According to a Reuter’s news report, Sacramento, California-based Digital Music Group’s hopes to catapult into the digital music market took an unexpected turn today. Shares of the company, priced for its IPO at $9.75, took a plunge at the opening of trading to as low as $8.36 a share. Shares of the offering closed at $9.25 after raising about $38 Million to fund the company’s ongoing operations.
The company buys back catalog and out-of-print recordings by a variety of artists across genres to digitize them and then sell them through online music services, including Apple’s iTune’s store.
The company had originally priced the shares around $8, but thought it could get between $9 and 11. It stands to reason that if they’d kept the original price, the stock may have held steady if investors believed that the company was worth the earlier asking price. By raising the price, the company inadvertently may be leading the market to believe that the digital music landscape continues to be an unsettled one and the risk is greater than the return.

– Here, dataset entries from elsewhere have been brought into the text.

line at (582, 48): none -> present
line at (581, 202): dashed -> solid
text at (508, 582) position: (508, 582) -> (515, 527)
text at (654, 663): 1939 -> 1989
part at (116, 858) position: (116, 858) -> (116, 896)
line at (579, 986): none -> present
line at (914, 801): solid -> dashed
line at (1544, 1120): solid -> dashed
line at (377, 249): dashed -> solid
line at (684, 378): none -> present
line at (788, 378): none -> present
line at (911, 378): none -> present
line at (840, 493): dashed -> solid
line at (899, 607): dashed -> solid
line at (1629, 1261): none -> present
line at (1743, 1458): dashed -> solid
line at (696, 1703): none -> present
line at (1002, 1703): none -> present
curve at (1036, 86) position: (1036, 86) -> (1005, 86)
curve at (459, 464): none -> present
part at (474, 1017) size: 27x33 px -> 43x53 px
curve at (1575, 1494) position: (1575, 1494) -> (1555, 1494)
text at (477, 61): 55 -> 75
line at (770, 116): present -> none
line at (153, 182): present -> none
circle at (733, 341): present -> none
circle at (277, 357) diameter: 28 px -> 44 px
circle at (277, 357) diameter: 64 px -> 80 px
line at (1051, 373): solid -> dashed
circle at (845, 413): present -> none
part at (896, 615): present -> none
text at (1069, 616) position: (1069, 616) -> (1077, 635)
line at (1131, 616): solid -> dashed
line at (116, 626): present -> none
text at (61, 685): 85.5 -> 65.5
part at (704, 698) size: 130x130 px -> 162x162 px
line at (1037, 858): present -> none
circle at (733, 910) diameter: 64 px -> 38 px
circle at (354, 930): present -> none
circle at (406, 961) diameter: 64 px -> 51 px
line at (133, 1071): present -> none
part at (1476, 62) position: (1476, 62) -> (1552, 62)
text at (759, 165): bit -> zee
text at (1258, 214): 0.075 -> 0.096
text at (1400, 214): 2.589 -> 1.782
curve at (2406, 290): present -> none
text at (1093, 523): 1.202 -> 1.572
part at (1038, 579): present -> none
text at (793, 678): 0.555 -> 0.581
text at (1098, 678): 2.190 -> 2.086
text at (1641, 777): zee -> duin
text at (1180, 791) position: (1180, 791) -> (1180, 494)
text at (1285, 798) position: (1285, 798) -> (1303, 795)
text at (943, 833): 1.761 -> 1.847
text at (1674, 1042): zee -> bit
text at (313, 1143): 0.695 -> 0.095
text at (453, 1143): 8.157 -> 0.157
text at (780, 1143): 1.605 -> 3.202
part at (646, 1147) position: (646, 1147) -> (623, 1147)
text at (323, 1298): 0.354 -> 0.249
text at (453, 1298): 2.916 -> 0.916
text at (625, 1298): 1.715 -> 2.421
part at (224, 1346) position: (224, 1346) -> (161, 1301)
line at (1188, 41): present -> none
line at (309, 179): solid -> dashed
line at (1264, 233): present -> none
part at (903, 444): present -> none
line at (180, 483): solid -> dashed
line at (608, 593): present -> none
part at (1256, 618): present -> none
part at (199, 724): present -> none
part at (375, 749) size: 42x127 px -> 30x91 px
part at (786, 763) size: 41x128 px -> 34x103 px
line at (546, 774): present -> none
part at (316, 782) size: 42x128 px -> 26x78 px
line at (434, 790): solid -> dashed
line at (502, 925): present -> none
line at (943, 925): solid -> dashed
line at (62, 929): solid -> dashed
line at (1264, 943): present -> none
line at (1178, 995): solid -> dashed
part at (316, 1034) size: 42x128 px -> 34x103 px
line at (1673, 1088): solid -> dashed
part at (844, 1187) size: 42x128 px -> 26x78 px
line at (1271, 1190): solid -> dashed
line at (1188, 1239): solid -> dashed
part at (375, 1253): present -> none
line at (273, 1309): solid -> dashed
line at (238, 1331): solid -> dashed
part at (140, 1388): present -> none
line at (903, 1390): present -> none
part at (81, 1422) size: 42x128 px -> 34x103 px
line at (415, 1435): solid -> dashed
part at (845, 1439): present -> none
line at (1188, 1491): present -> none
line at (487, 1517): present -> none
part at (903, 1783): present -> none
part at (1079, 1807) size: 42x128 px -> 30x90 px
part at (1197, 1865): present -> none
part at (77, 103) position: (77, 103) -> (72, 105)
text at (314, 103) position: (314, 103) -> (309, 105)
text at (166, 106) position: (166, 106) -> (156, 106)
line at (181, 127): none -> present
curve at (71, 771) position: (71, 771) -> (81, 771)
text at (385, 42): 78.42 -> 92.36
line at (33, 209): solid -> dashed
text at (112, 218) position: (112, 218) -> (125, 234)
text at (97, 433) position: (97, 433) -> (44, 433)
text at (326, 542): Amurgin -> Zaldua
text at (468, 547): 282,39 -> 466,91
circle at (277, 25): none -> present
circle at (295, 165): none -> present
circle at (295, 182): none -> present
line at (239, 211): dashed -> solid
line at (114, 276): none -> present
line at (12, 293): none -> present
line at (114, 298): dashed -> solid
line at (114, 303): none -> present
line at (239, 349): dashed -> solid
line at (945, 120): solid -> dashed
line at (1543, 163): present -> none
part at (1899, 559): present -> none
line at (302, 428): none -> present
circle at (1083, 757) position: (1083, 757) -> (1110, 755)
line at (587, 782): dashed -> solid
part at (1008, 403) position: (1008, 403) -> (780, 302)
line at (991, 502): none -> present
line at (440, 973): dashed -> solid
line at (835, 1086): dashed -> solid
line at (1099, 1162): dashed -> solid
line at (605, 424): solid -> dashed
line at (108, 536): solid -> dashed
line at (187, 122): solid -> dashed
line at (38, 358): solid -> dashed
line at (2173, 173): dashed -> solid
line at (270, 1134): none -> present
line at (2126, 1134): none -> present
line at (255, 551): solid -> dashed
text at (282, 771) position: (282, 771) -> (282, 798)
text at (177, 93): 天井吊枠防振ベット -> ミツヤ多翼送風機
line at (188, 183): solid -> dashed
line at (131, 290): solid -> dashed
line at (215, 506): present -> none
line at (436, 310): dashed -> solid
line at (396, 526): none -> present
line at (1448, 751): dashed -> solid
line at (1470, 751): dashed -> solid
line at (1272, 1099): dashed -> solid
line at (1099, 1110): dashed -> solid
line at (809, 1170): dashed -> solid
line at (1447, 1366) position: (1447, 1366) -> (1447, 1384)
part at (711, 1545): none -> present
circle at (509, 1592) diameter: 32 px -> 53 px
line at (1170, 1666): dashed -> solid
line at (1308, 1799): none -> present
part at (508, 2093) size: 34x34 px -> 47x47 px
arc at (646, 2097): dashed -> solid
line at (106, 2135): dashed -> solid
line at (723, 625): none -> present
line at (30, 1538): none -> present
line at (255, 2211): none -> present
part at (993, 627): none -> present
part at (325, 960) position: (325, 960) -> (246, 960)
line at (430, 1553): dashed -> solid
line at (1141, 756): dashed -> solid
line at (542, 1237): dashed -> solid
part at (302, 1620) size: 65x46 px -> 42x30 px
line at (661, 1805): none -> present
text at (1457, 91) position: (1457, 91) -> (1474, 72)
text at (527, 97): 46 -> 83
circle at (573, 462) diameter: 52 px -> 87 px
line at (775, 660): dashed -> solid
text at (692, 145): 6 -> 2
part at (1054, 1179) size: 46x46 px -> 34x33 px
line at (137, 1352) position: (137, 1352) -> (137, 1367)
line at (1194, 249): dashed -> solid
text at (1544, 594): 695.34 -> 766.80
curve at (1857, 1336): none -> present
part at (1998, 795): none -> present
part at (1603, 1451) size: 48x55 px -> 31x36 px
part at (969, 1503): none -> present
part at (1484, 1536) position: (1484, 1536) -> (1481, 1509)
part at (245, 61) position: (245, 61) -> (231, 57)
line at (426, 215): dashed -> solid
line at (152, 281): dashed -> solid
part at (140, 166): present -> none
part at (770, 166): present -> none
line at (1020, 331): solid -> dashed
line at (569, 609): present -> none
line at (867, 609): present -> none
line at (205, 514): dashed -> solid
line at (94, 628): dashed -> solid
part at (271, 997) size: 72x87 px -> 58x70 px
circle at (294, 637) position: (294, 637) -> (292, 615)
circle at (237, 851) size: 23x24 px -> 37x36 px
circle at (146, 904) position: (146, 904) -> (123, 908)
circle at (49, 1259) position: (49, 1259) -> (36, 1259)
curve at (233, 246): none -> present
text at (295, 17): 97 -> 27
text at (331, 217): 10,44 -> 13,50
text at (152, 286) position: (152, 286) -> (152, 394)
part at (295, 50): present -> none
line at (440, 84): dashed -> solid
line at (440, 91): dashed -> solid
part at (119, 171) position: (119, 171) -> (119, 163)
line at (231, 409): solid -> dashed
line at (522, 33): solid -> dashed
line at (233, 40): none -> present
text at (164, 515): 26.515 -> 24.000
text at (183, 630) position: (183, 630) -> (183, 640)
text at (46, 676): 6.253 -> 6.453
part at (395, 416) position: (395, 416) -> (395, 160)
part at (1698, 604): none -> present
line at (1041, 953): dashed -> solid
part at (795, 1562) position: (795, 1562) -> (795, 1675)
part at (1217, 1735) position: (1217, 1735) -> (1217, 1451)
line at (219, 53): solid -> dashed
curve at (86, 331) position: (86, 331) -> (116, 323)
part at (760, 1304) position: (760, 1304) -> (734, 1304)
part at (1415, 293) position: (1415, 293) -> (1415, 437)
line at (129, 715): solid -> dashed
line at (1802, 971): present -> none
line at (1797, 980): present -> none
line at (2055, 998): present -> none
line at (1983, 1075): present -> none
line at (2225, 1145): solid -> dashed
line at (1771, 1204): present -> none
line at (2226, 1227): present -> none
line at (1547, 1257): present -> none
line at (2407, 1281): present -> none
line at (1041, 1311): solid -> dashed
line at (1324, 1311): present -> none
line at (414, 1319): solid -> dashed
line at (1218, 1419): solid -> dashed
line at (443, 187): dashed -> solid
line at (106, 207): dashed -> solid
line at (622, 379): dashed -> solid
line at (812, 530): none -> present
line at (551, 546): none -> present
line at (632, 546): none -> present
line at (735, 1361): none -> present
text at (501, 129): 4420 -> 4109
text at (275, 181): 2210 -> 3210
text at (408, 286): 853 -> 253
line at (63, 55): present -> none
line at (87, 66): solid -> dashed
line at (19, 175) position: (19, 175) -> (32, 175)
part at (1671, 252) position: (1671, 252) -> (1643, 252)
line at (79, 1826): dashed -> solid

At the end of the day, the fact that a pure digital music play went out to market to raise $38 Million in an IPO does speak to a willingness of investors to accept digital music in its current form as inevitable and a worthwhile investment, despite the various technological and legal restrictions, while entrenching digital content plays into the minds of Wall Street analysts as a viable way to sell music and other digital media and make a profit.
Apple iTunes approximatley 500 Million downloads, the Google rumors about Napster and Real Networks 1.2 Million paid subscribers has shown the market that there is a business around the sale of digital content. This IPO confirms it, even though it wasn’t a blockbuster. Companies watching will be tweaking their business plans and readying themselves for the same path soon enough.
Web 2.0 is upon us and I hope we all learned something over the past 5 years.